===== EXTRACTED ENTRIES =====

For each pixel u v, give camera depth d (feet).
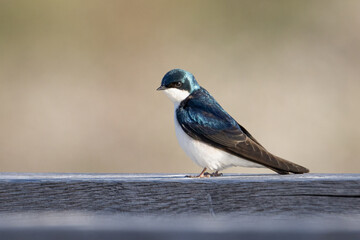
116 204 17.53
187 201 17.44
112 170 46.14
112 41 55.57
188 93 27.07
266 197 17.29
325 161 46.50
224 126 24.95
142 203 17.49
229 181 17.40
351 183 17.19
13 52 55.11
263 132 47.26
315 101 48.93
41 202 17.63
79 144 47.16
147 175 21.21
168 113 48.29
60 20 57.41
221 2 58.18
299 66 52.75
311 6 58.85
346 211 17.19
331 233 13.53
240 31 56.70
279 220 16.07
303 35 56.13
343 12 58.08
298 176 19.04
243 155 23.49
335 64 52.34
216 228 13.87
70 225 14.39
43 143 47.37
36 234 13.58
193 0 58.70
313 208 17.20
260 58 53.42
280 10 58.13
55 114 48.80
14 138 47.67
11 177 18.94
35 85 51.42
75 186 17.62
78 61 53.47
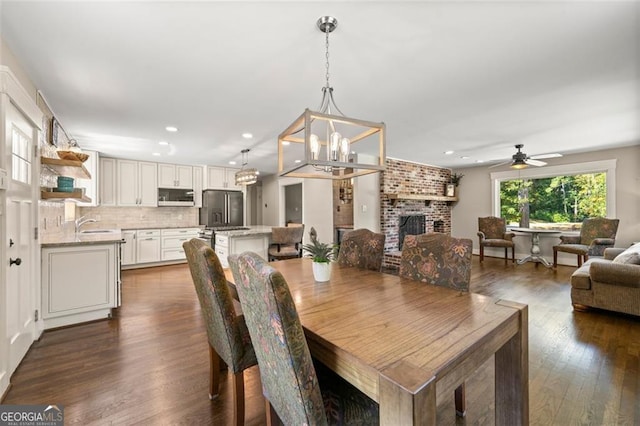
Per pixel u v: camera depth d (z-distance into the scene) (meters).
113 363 2.10
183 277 4.79
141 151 4.92
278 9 1.54
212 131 3.74
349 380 0.94
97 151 4.87
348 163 1.67
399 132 3.86
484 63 2.11
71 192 2.80
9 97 1.83
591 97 2.70
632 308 2.79
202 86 2.45
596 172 5.25
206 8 1.53
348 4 1.51
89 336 2.55
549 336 2.51
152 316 3.03
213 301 1.40
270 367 1.03
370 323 1.17
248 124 3.46
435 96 2.68
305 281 1.86
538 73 2.25
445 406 1.68
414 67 2.16
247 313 1.08
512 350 1.29
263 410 1.66
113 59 2.03
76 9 1.53
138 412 1.60
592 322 2.82
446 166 6.82
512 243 5.60
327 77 2.09
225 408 1.64
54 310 2.67
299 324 0.88
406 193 6.10
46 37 1.78
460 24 1.67
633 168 4.78
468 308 1.34
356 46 1.89
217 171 6.57
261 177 8.33
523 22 1.66
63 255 2.72
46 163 2.61
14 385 1.83
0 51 1.78
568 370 1.99
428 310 1.32
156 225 6.14
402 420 0.76
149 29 1.71
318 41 1.84
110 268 2.98
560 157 5.61
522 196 6.24
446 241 1.85
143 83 2.39
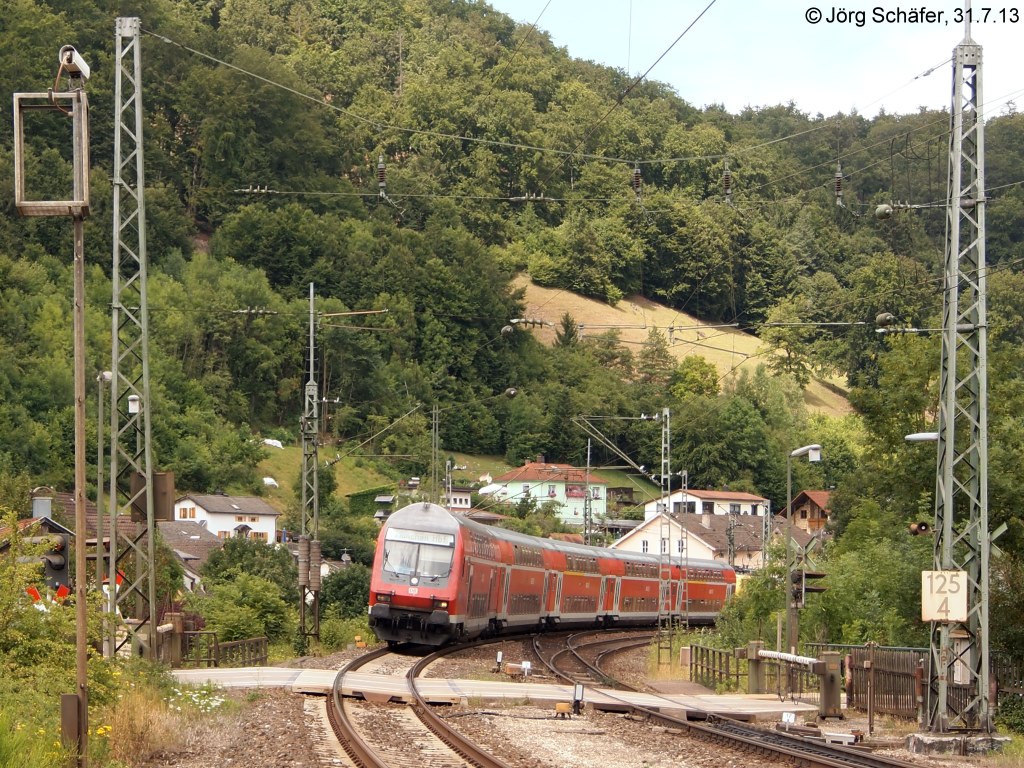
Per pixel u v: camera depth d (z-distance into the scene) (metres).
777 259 190.62
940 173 194.50
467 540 65.81
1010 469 62.97
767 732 35.38
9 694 28.45
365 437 190.00
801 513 168.12
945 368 38.50
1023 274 146.50
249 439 176.25
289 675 45.88
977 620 37.78
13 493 117.38
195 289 195.38
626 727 35.97
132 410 47.75
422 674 50.00
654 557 110.69
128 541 47.38
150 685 35.25
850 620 66.06
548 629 87.50
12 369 163.75
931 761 33.19
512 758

=====

**WHAT IS NEEDED**. Each line from the first line of the records through the line containing "143 83 2.39" must be reproduced exactly, with both ends included and all pictures omitted; nothing else belongs in the answer.

**RESULT FOR THIS TASK**.
For each pixel u v, give camera depth d (feet).
116 204 17.53
187 201 17.44
112 170 46.14
112 41 55.57
188 93 27.07
266 197 17.29
325 161 46.50
224 126 24.95
142 203 17.49
229 181 17.40
351 183 17.19
13 52 55.11
263 132 47.26
315 101 48.93
41 202 17.63
79 144 47.16
147 175 21.21
168 113 48.29
60 20 57.41
221 2 58.18
299 66 52.75
311 6 58.85
346 211 17.19
331 233 13.53
240 31 56.70
279 220 16.07
303 35 56.13
343 12 58.08
298 176 19.04
243 155 23.49
335 64 52.34
216 228 13.87
70 225 14.39
43 143 47.37
36 234 13.58
193 0 58.70
313 208 17.20
260 58 53.42
280 10 58.13
55 114 48.80
14 138 47.67
11 177 18.94
35 85 51.42
75 186 17.62
78 61 53.47
Per pixel u v: camera depth d (z-distance into the scene) (meters).
113 363 2.10
183 277 4.79
141 151 4.92
278 9 1.54
212 131 3.74
349 380 0.94
97 151 4.87
348 163 1.67
399 132 3.86
484 63 2.11
71 192 2.80
9 97 1.83
591 97 2.70
632 308 2.79
202 86 2.45
596 172 5.25
206 8 1.53
348 4 1.51
89 336 2.55
549 336 2.51
152 316 3.03
213 301 1.40
270 367 1.03
370 323 1.17
248 124 3.46
435 96 2.68
305 281 1.86
538 73 2.25
445 406 1.68
414 67 2.16
247 313 1.08
512 350 1.29
263 410 1.66
113 59 2.03
76 9 1.53
138 412 1.60
592 322 2.82
446 166 6.82
512 243 5.60
327 77 2.09
225 408 1.64
54 310 2.67
299 324 0.88
406 193 6.10
46 37 1.78
460 24 1.67
633 168 4.78
468 308 1.34
356 46 1.89
217 171 6.57
261 177 8.33
523 22 1.66
63 255 2.72
46 163 2.61
14 385 1.83
0 51 1.78
568 370 1.99
428 310 1.32
156 225 6.14
402 420 0.76
149 29 1.71
318 41 1.84
110 268 2.98
560 157 5.61
522 196 6.24
446 241 1.85
143 83 2.39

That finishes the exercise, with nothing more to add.